I was talking to Chakravarthi Ram-Prasad about various issues in the embodiment and enaction of knowledge. As we all know, western philosophy has a hard time acknowledging that knowledge is embodied — read this insightful if somewhat bloated book by Lakoff and Johnson to get a cognitive science critique of classical western approaches to knowledge. Anyway, I am not going to gripe about Plato et. al. this time. Ram and I agreed that in the Indian traditions embodiment is quite well accepted — in fact it is enshrined in the pedagogical process itself, for we say that without a Guru, there is no hope for the seeker to get knowledge. Unlike the modern person (including me), who can just pick up a book and try to learn Advaita or Nyaya or whatever, the traditional student would have been forced to study with a Pandit. Of course, even a book is embodied, but its not the same as sitting, discussing and arguing with a qualified teacher.

Be that as it may, one could say that the Indian traditions fetishize the role of the teacher, leading to all kinds of abuse etc — more on that topic in a bit.

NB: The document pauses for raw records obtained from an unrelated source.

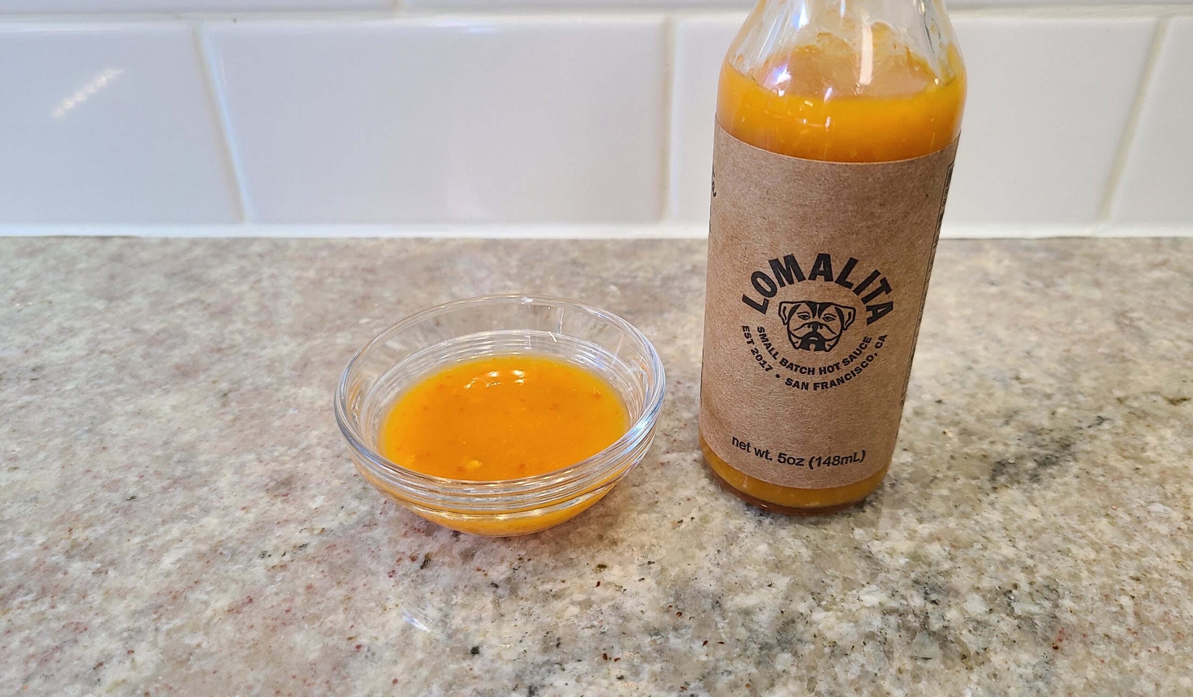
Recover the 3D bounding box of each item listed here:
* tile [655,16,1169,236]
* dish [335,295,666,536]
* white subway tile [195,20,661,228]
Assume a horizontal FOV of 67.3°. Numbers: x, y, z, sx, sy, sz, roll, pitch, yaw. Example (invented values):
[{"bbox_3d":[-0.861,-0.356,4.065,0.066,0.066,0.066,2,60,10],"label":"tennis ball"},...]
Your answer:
[{"bbox_3d":[0.102,-0.077,0.308,0.152,0.074,0.008,0,31,2],"label":"tile"},{"bbox_3d":[-0.021,0.018,0.205,0.072,0.030,0.072,0,31,2],"label":"dish"},{"bbox_3d":[-0.053,-0.078,0.313,0.152,0.074,0.008,0,31,2],"label":"white subway tile"}]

After all, why is a teacher necessary for getting knowledge qua knowledge? This is too long a topic to address in one blogpost but here is a hint: the need for a Guru is related to the relationship between reason and emotion. In particular, it is related to the relationship between Trust, which is an emotional virtue, and Truth, which is a epistemic virtue. A Guru is one whom the student trusts with his entire being, and that faith (combined with a healthy skepticism) is necessary in order to grasp the truth. The Guru legitimizes the students understanding — so while the western philosopher may define knowledge as “justified true belief”, I might counter by saying that one might as well define knowledge as “legitimized true belief”.

Coming back to Gurus — Ram and I were wondering why is it that when a Guru is accused of financial or sexual excesses, newspapers, magazines and websites are full of articles talking about the cult-like character of the Guru’s following and by association, of all of Hinduism (doesnt happen to Buddhist teachers as much, but the accusation of cultism is always in the background in the Buddhist case as well), while the shenanigans of Sports, Business and Movie Stars in the west are seen as failings of egoistic humans? Here’s an answer: Guru’s are seen as being central to the epistemic claims of Hinduism while they are not so in the Super Star case supposedly.

Well, here’s a thought — have you considered the possibility that in this entertainment saturated age, Super Stars are absolutely necessary in order to legitimize the knowledge produced in modern society, so that they perform exactly the same epistemic function in the modern west as Guru’s do in India? Why else do you think we see posters of Wittgenstein (captured staring intensely here) in philosophy graduate student apartments? And unlike Guru’s there are no cultural norms regulating Super Star tantrums. So who’s the real cult follower?